[Collected data]
· · ·

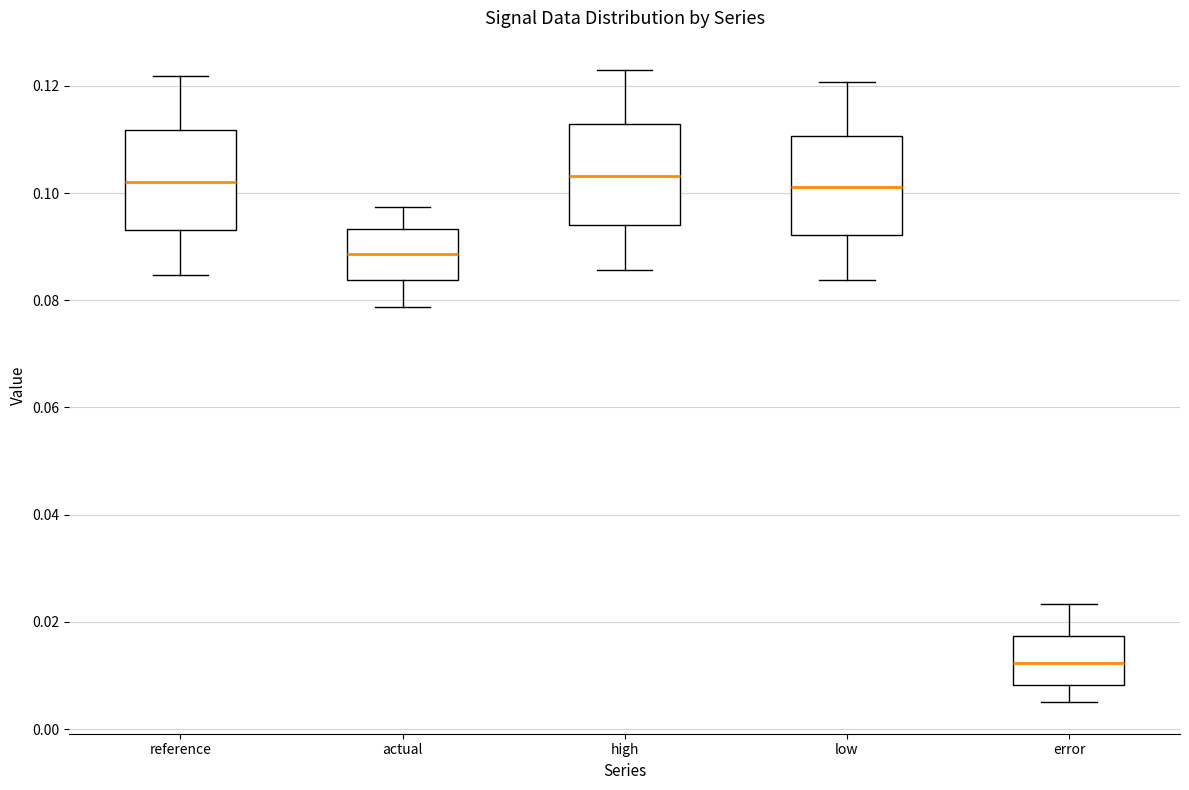

Where does the median line of the box for high sit on the y-axis? The values are not printed on the chart, so give them approximately, as read against the axis.

0.104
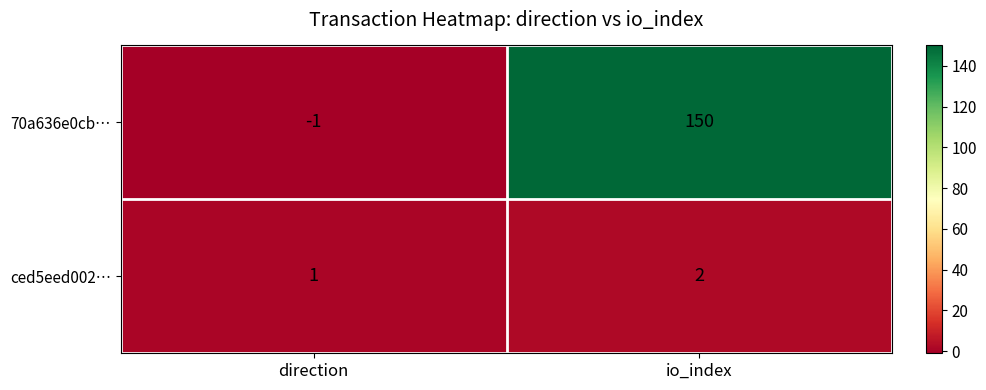

What is the sum of all ced5eed002… values?

3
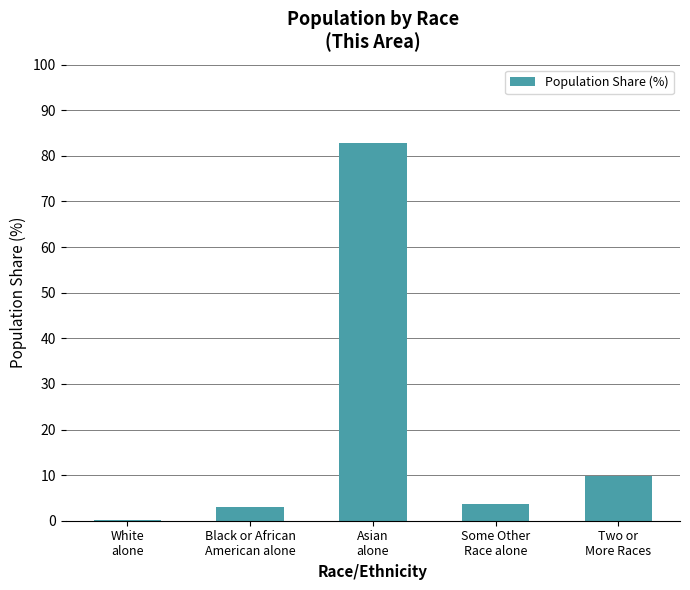

What is the sum of all values?

99.2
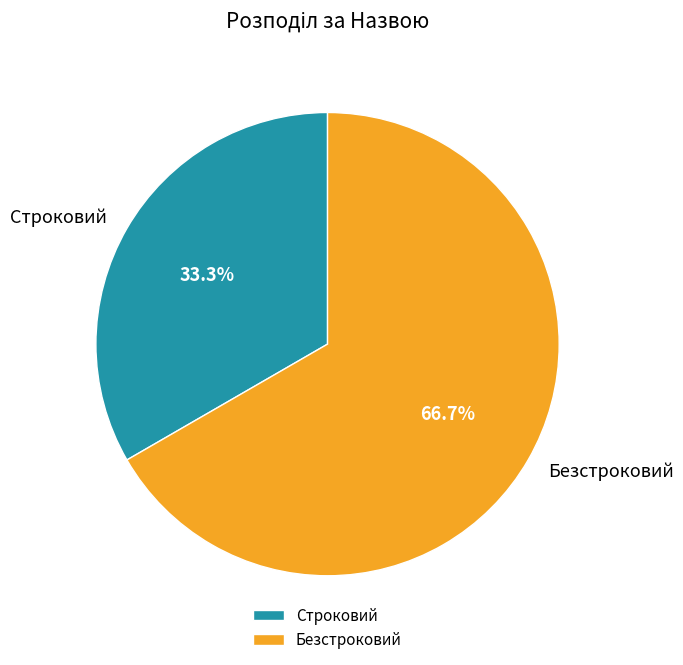

Which has a higher value, Безстроковий or Строковий?

Безстроковий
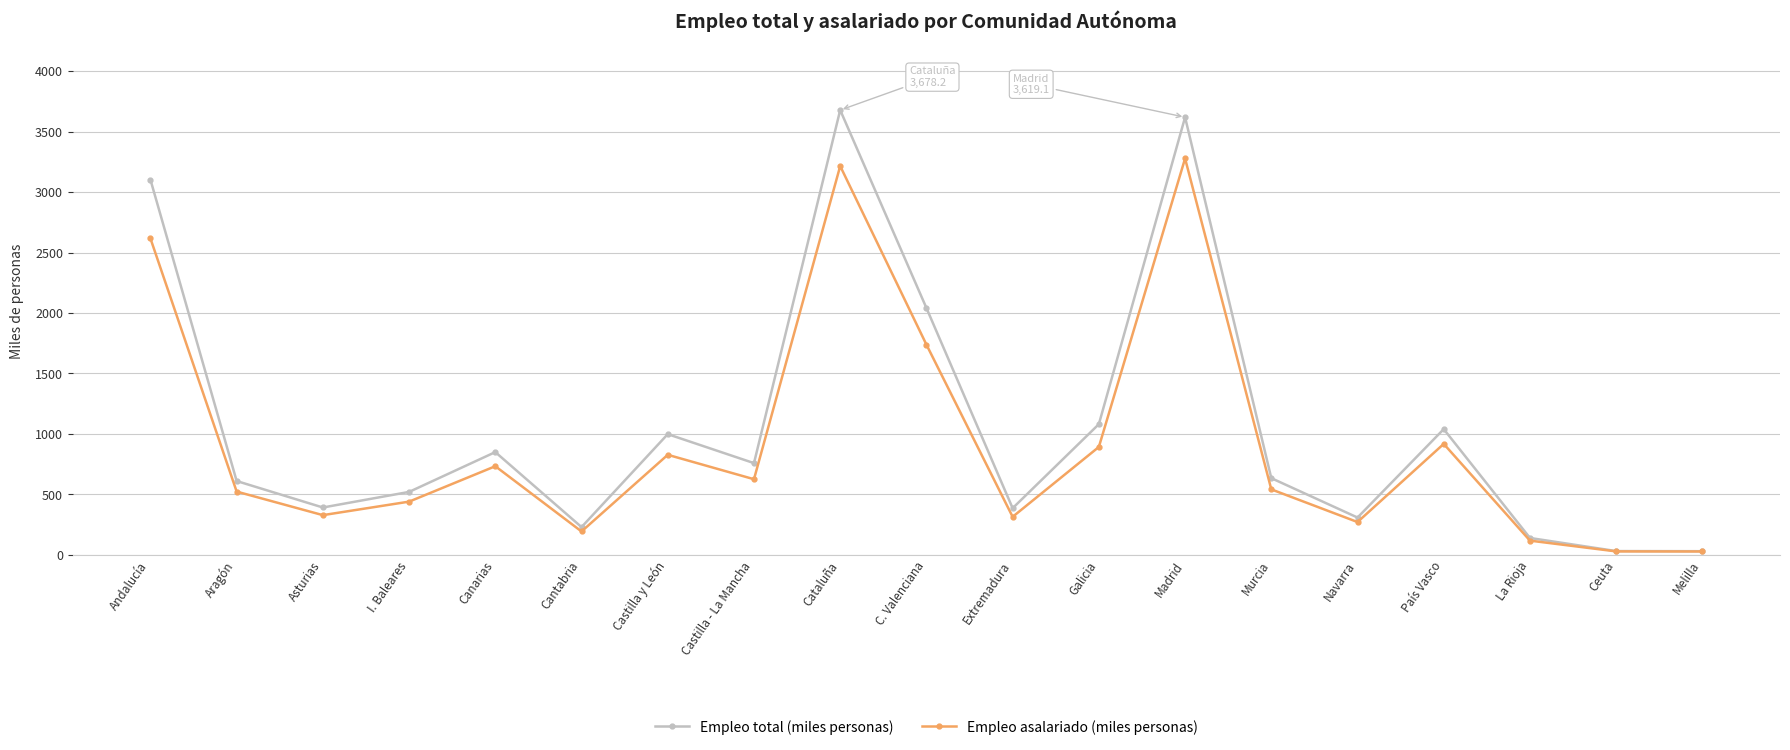

Is it true that Empleo asalariado (miles personas) equals 314.4 at Extremadura?

True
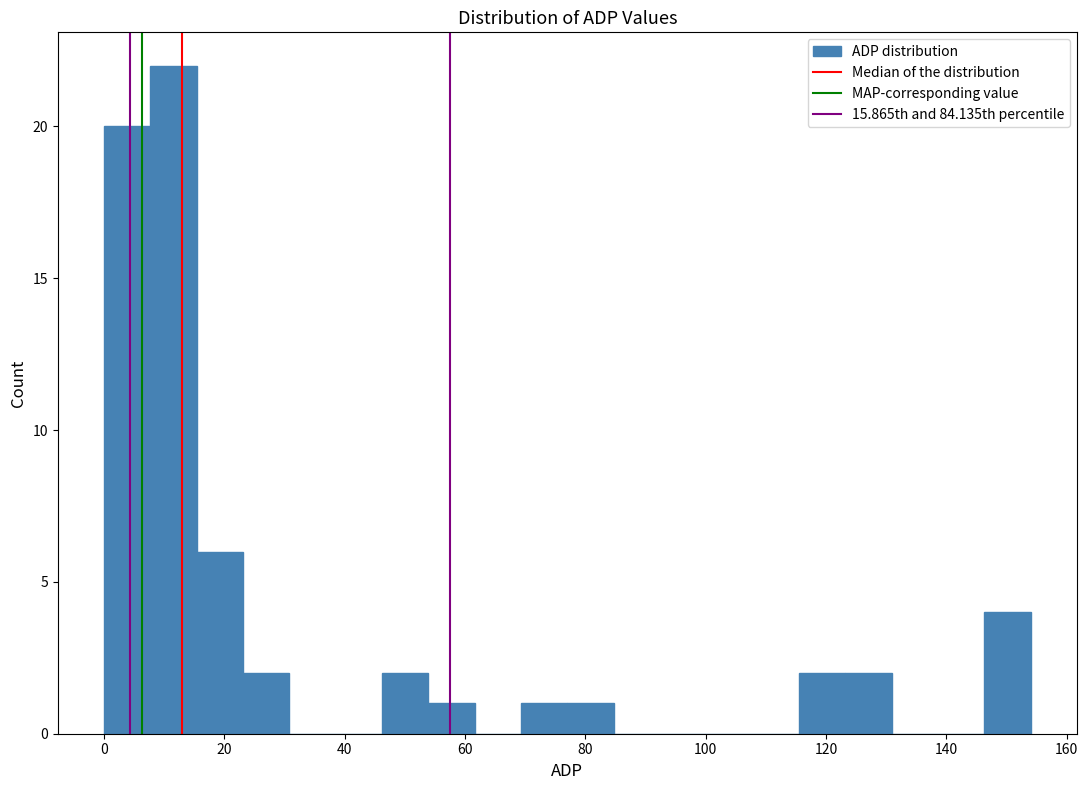

Around what value on the x-axis is the tallest bar? Give the approximate position of its centre, as read against the axis.

12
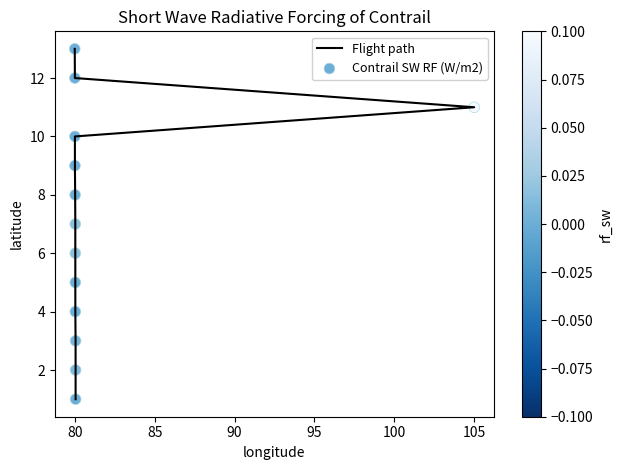

Which series reaches the maximum Y coordinate?

Flight path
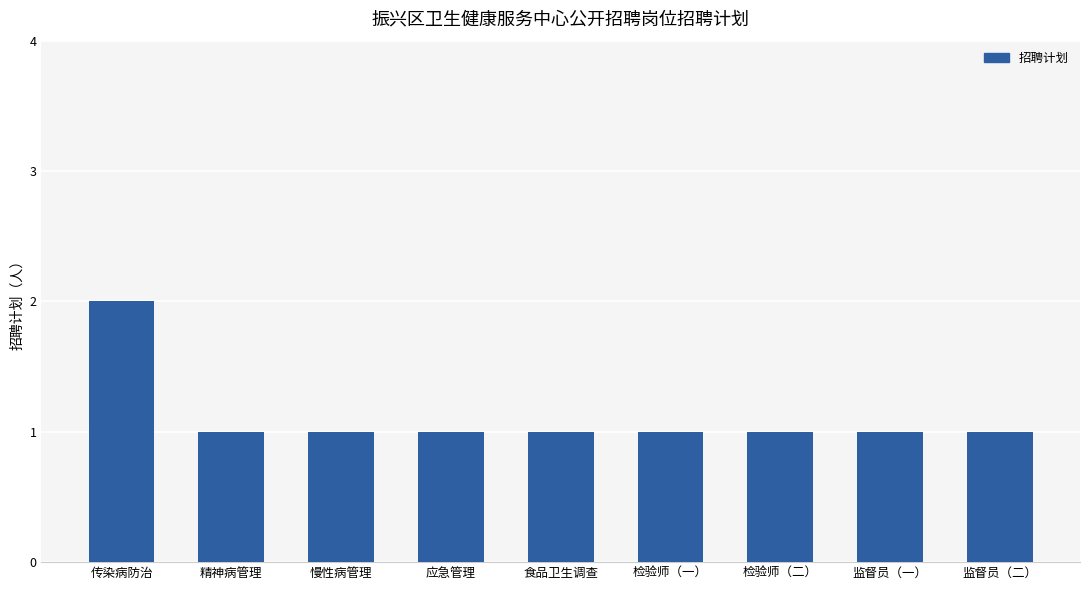

Approximately how many times larger is the value at 监督员（二） compared to 食品卫生调查?

1.0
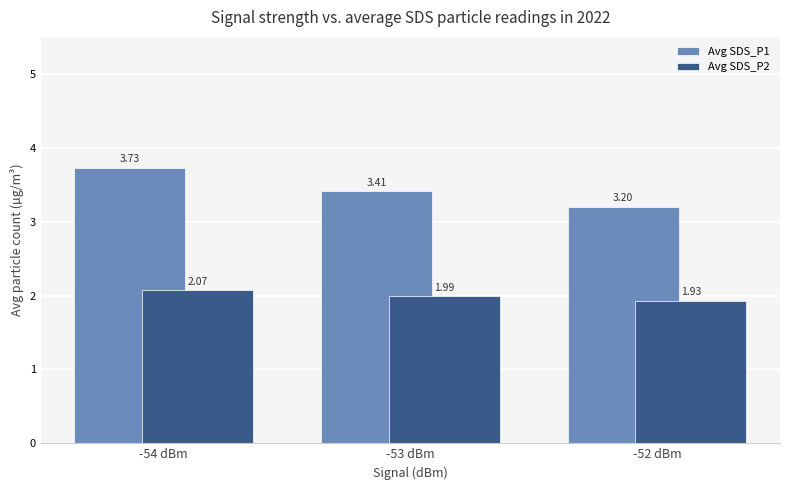

What is the label of the 1st bar from the right?

-52 dBm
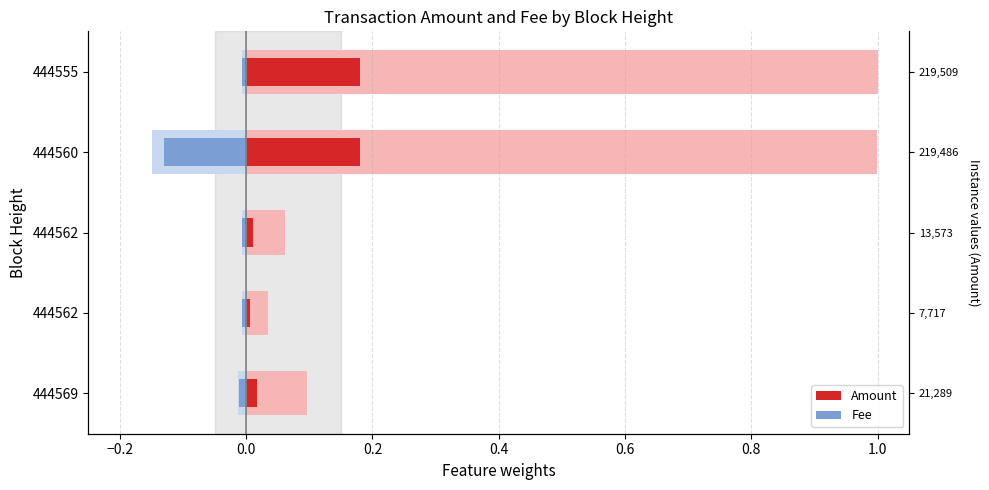

Does the chart contain stacked bars?

No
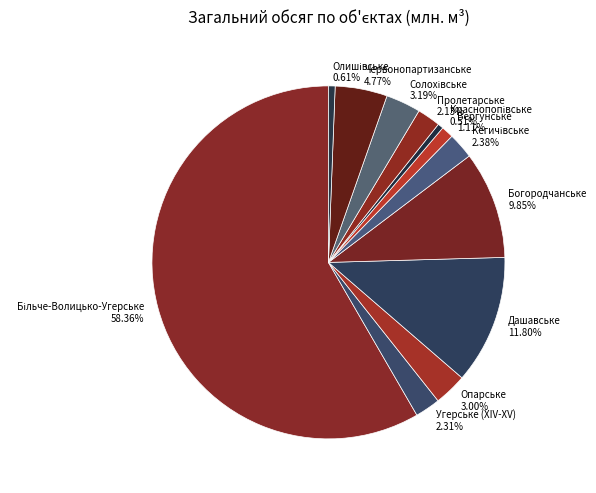

Is the sum of Червонопартизанське 4.77% and Дашавське 11.80% greater than half?

No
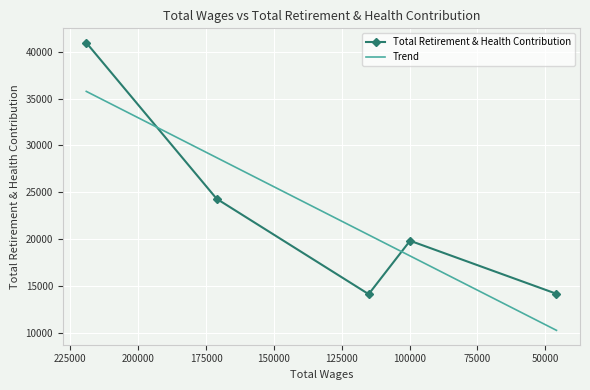

The value of Total Retirement & Health Contribution at 100000 is 4762.2. True or false?

False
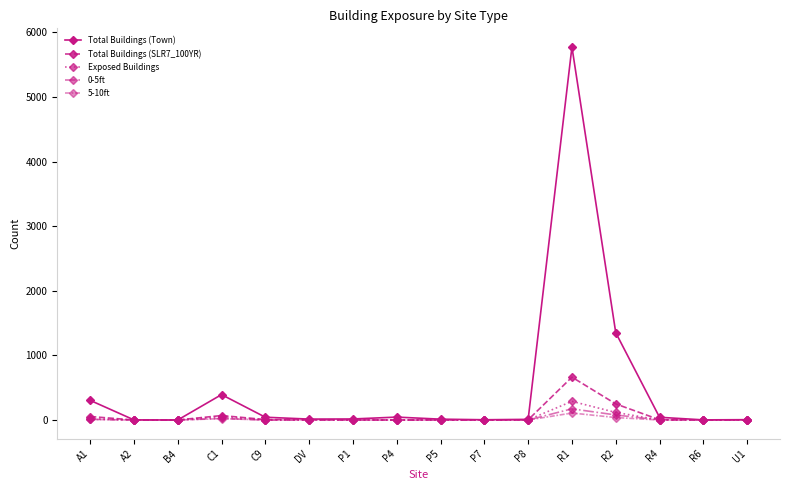

What is the value of the Exposed Buildings point at the 11th from the left?

3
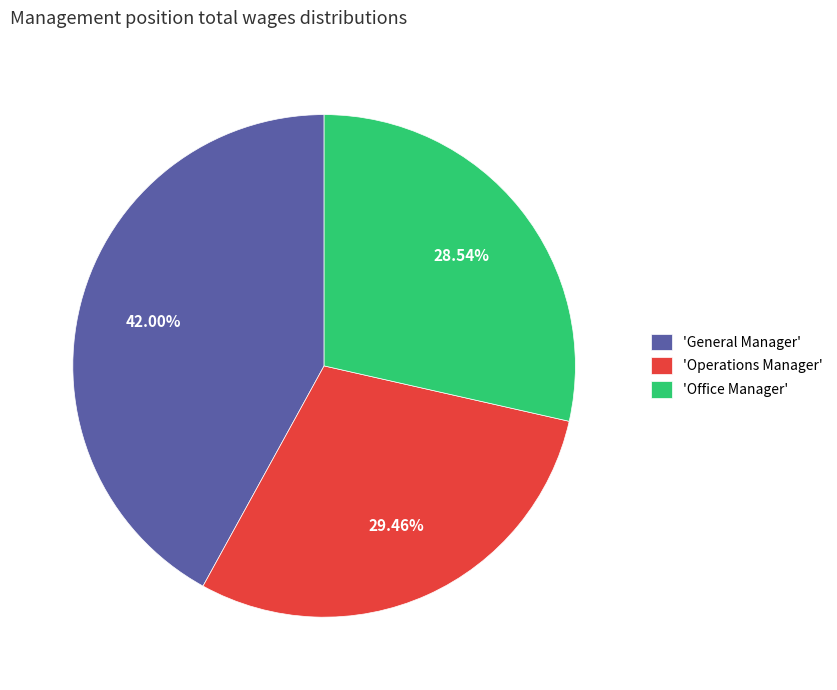

Rank the categories by value from lowest to highest.

'Office Manager', 'Operations Manager', 'General Manager'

· · ·

TASK OBJECTIVE :: Output the lines of the records above exactly, starting with the line containing "What is the value" and going on through the end of the records. Leave the pictures out of your answer.

RESPONSE BOX ::
What is the value of the Exposed Buildings point at the 11th from the left?

3

Rank the categories by value from lowest to highest.

'Office Manager', 'Operations Manager', 'General Manager'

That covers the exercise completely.